Abel Ferreira dá bom exemplo ao se desculpar por expressão racista
Treinador do Palmeiras usou gíria depreciativa contra povos indígenas, mas emitiu comunicado se retratando pelo erro
Em deslize cometido durante coletiva de imprensa após a vitória do Palmeiras sobre o Atlético-GO, nesta quinta-feira, Abel Ferreira utilizou expressão obsoleta e preconceituosa ao explicar o apreço de seu time pela organização defensiva e exaltar a importância do volante Aníbal Moreno.
“Não é uma equipe de índios”, afirmou o treinador, para em seguida sublinhar que o Palmeiras é um time organizado e com equilíbrio defensivo. Em primeiro lugar, o termo “índio” se tornou antiquado e carrega histórica conotação depreciativa. As identificações mais apropriadas atualmente são “povos indígenas” ou “indígenas”.
Por outro lado, a expressão “time de índio” sempre foi banalizada como uma gíria da bola em referência a equipes mal organizadas ou taticamente frágeis. Em 2019, Abel Braga, então técnico do Flamengo, também recorreu ao jargão preconceituoso ao justificar a necessidade de maior atenção ao sistema defensivo rubro-negro.
Relacionar povos indígenas a estereótipos pejorativos, como ocorre em outra expressão de uso corriqueiro, “programa de índio”, é uma manifestação de racismo, ainda que não se tenha a intenção de ofender a coletividade indígena. Ao ser alertado sobre a carga discriminatória do termo no Brasil, Abel Ferreira tentou se esquivar num primeiro momento, dizendo repudiar toda forma de preconceito, porém sem reconhecer o equívoco.

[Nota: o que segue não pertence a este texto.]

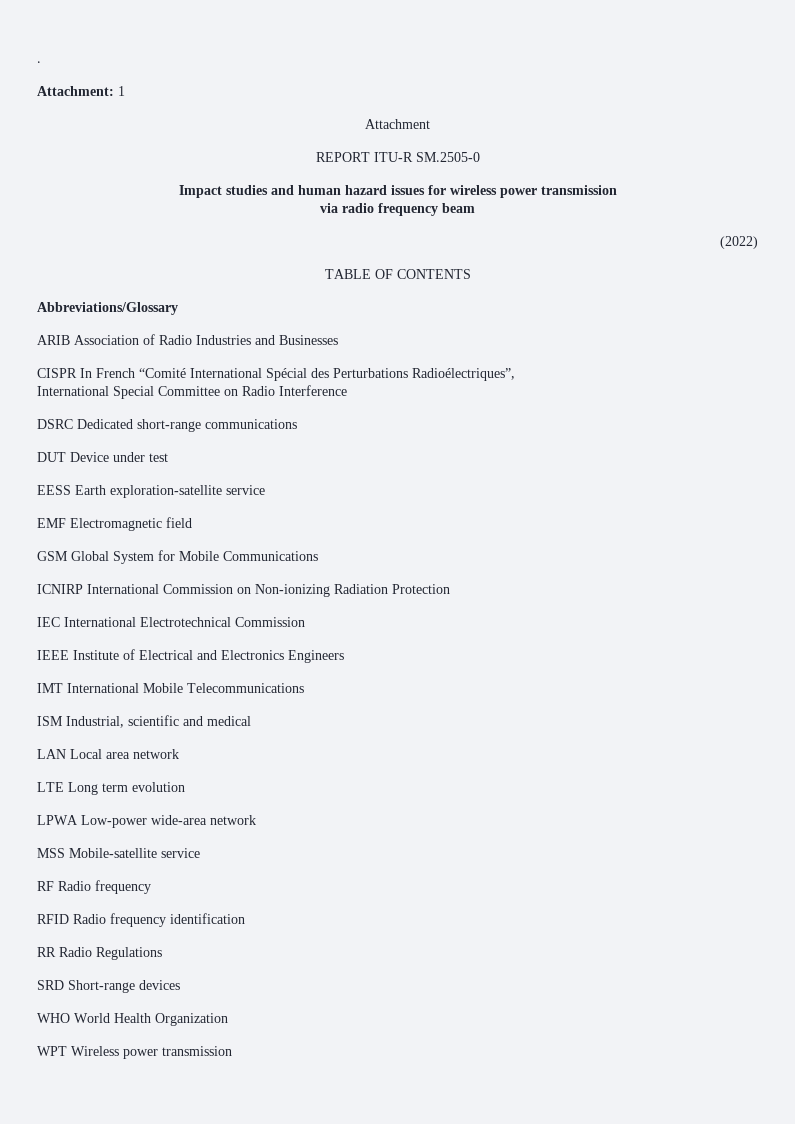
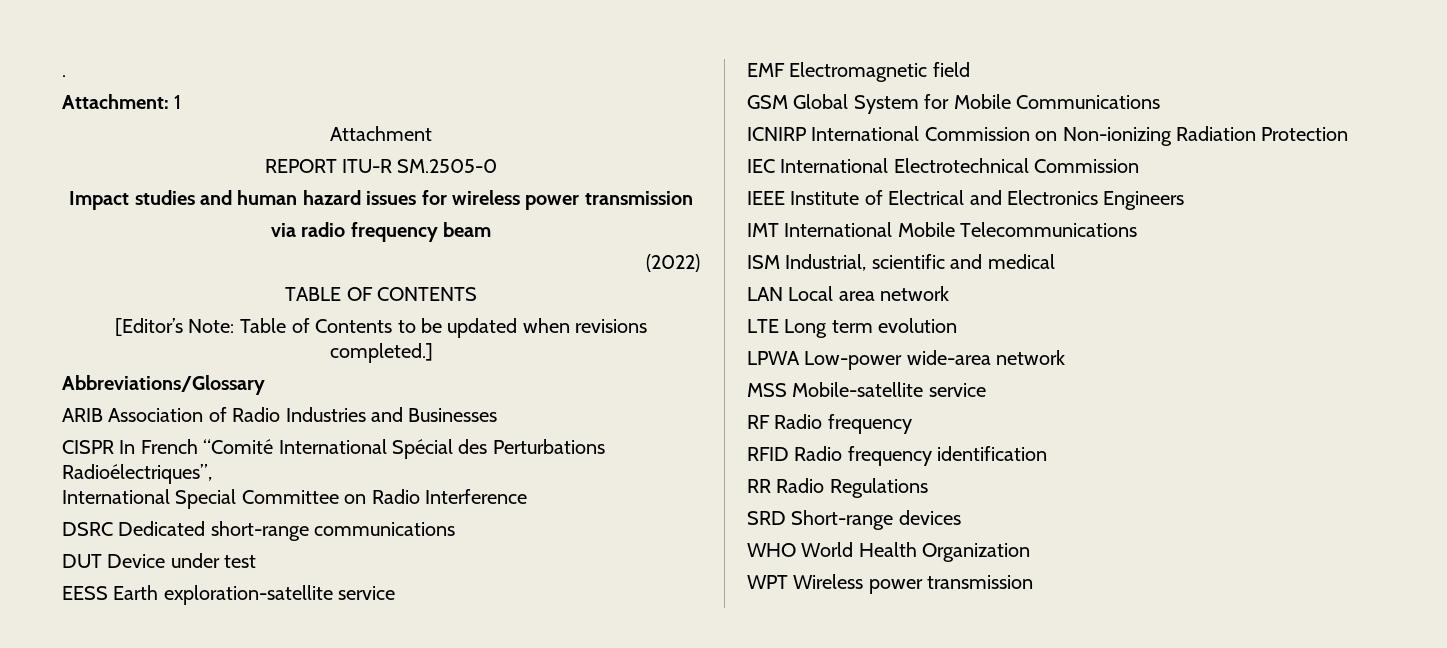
(471, 274) none -> [114,318,648,338] [329,343,433,363] // [Editor’s Note: Table of Contents to be updated when revisions completed.]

Já no início da tarde desta sexta, o treinador do Palmeiras emitiu um novo comunicado se retratando pela fala preconceituosa. “Infelizmente, há expressões que continuamos a perpetuar sem que nos debrucemos sobre o seu conteúdo. Errei ao usar uma dessas expressões na coletiva de imprensa. Peço desculpa a todos e, em especial, às comunidades indígenas”, escreveu o técnico.
Abel poderia ter insistido no erro e se amparado no fato de outros treinadores e jogadores brasileiros terem utilizado a mesma expressão anteriormente, mas demonstrou grandeza e humildade ao refletir sobre o deslize. Geralmente, quando confrontadas por reproduzir estereótipos racistas, a maioria das pessoas tem dificuldade de assumir falhas e prefere abraçar de vez a ignorância a desconstruir preconceitos enraizados.
Quando alguém aponta um comportamento preconceituoso, o melhor caminho é buscar a autocrítica sincera para evoluir como ser humano, a exemplo de Abel Ferreira. Não foi preciso cancelar o técnico nem pregar em sua testa o rótulo de racista. Ao perceber o erro, de cabeça fria depois do calor de uma partida, o técnico português dá um bom exemplo à comunidade do futebol.
Mostra que todo ser humano é passível de erros e deve estar aberto a refletir sobre as mudanças sociais. Que, por mais batidas que sejam, algumas expressões contribuem para a perpetuação de preconceitos e precisam ser abolidas não só do contexto do esporte, mas do vocabulário popular como um todo. E que, ainda mais pelo histórico de extermínio, violências e massacres encampados pela colonização, respeito é o mínimo que os povos indígenas merecem.